There are a lot of classic authors, and lots of books and lots of movies of books. Some of these books are written by Shakespeare and some aren't. Yet for some reason every time an adaptation of a Shakespeare play is released, it has to remain faithful to the original in terms of dialogue, and no other author is extended this courtesy.

Some examples are quite extreme. Baz Luhrman's film version of Romeo and Juliet and Geoffrey Wright's adaptation of Macbeth are both modernised versions of their respective plays, changing many concepts to their modern day equivalent (eg Macbeth becomes a gang leader instead of king, and the Montagues and Capulets are rival business empires rather than feuding families). Despite this, the dialogue is taken directly from the original, which sounds more than a little odd, having people in familiar modern day settings talking like shakespearean characters.

Done, I think, much better is Steven Moffat and Mark Gatiss' Sherlock, a modern re-telling of Arthur Conan-Doyle's Sherlock Holmes stories, interspersed with the odd original story.

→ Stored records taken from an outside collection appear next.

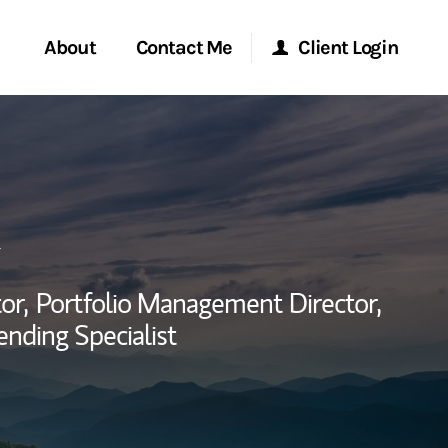
About
Contact Me
Client Login
rvices
Start a Conversation
Morgan Stanley Online
ent Global
Location
Morgan Stanley at Work
ce
Research Portal
or,
Portfolio Management Director,
ship
ending Specialist
Matrix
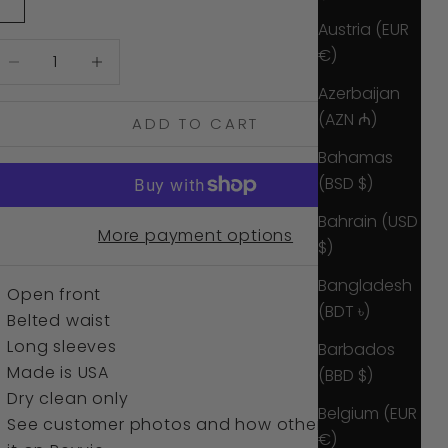
White Sea
Austria (EUR
ecrease quantity
Increase quantity
€)
Azerbaijan
(AZN ₼)
ADD TO CART
Bahamas
(BSD $)
Bahrain (USD
More payment options
$)
Bangladesh
Open front
(BDT ৳)
Belted waist
Long sleeves
Barbados
Made is USA
(BBD $)
Dry clean only
Belgium (EUR
See customer photos and how others wore
€)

The first episode of the last series was a faithful modern adaptation of A Study in Scarlet, and the first two episodes of the upcoming series are based on A Scandal in Bohemia and The Hound of the Baskervilles. All are set in modern day England but the dialogue has been modernised with the setting. Yet the adaptation is very faithful to the original in terms of plot.

I'm on the fence in the usual book/movie adaptation argument - I appreciate that you sometimes need to change elements from books to make them work on screen. For example, I support Peter Jackson's decision to omit the entire 'Cleansing of the Shire' section from Return of the King because it would have spoiled the pacing of the movie. That said, sometimes things go a bit too far - many of movie adaptations of Roald Dahl books change things for no good reason and ruin the spirit of the original story (eg The Witches). I guess this is all a matter of opinion though, and therefore a slight digression from the point.

Basically: why is it that Shakespeare's language is immune from any kind of Hollywood meddling, even in a supposedly modernised adaptation, and that of other equally skilled wordsmiths (ie Tolkien) isn't? Shakespeare was indeed a literary genius, but he's hardly a special case and we need to stop treating him like one.